2.2.2. Semantic Driven Visualization

The development of CityGML as a standard for the representation and exchange of semantic 3D city models extended their initial purpose of visualization to thematic queries, analytical tasks, or spatial data mining [66]. A semantic driven visualization has been developed to relay information, and improved the usability of virtual 3D city models [67]. However, the magnitude and complexity of virtual 3D city models raise the question of how to expressively and efficiently produce such a visualization. To address this issue, the semiotics of graphics field has been extended to the third dimension [68]. In a paper published in 2015, Semmo et al. [69] present a 3D semiotic model incorporating the studies of several researchers. They distinguish five processing stages in the visualization process:

• The modelling of real-world phenomena, which can be carried out by different kinds of sensors: passive (photogrammetry), active (ground laser scanner, airborne LIDAR), or hybrid (imagery and laser range sensors, hybrid DSM, aerial image and 2D GIS) [70].
• The filtering stage to produce a primary landscape model where only the required information for further processing is selected.
• The mapping of the primary model to a cartographic model via symbolisation (i.e., the application of static retinal variables (e.g., hue, size, transparency) to selected objects).
• The rendering of the cartographic model; that is, the definition of 3D environment settings (e.g., projection, camera attributes, lighting, and atmospheric effects) and potentially the application of enhancement techniques.
• The perceptional aspects of the 3D graphic representation, such as the spatial and temporal coherence of mapping and rendering stages, as well as psychological and physiological cues. When used carefully, they facilitate the communication process [71].

Note that the mapping and rendering stages include the design aspects of Jobst et al. [72] and Häberling et al. [73]. In addition to the filtering stage, they constitute the visualization process defined by Ware [74] that may incorporate the generalisation processes classified by Foerster et al. [75].

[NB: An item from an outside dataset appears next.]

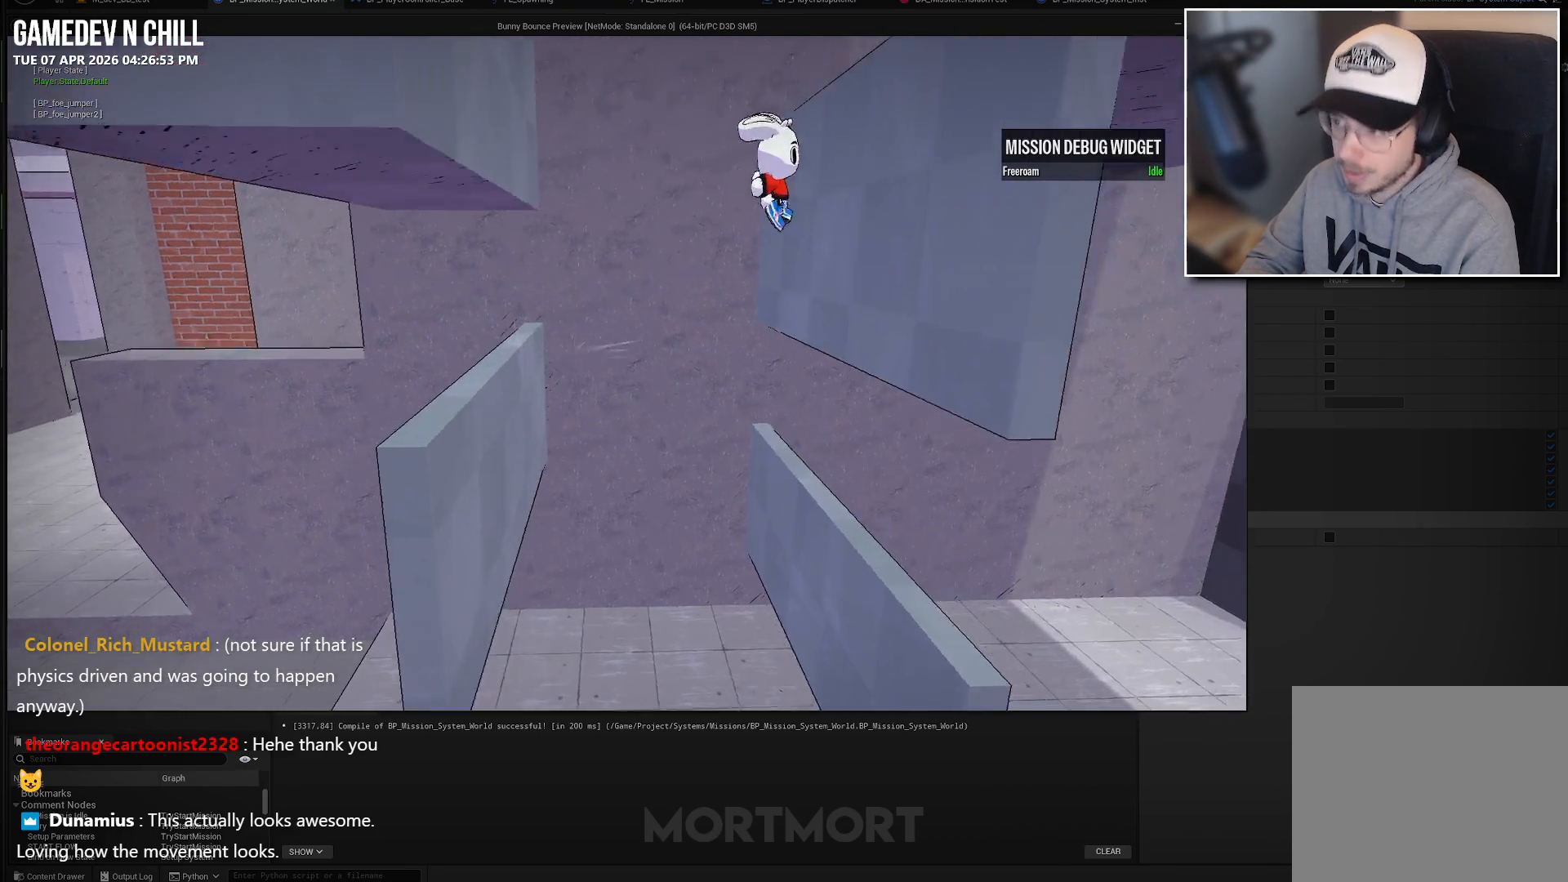
{"buttons": ["A"], "left_stick": "left", "right_stick": "center", "events": [[67, "A", "up"], [233, "left_stick", "left"], [300, "A", "down"]]}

The main weakness of this 3D semiotic model concerns the user’s involvement across the visualization process (stages 2 to 4) [69]. Indeed, it is common that the visualization of 3D geospatial data collection requires the application of more than one visualization technique [76]. In this case, the selected visualization techniques must at least be able to convey the desired information and mainly not negatively interfere with each other [77,78]. Indeed, graphical conflicts may occur in the visualization process, especially between the mapping and rendering stages. For instance, shadow may hide 3D objects in the 3D environment, making the application of any visual variables useless. In a paper published in 2008, Jobst et al. present a first set of graphical conflicts [72]. While this study introduces graphical conflicts, it has some limitations. First, it only considers incompatibilities among visualization techniques, while they also exist among their targeted purposes (e.g., their perceptual properties). It also does not present a methodological framework that takes additional visualization techniques into account and does not define further connections among visualization techniques and their targeted purposes. Ultimately, the study does not provide a graphic design support tool for assisting the visualization process.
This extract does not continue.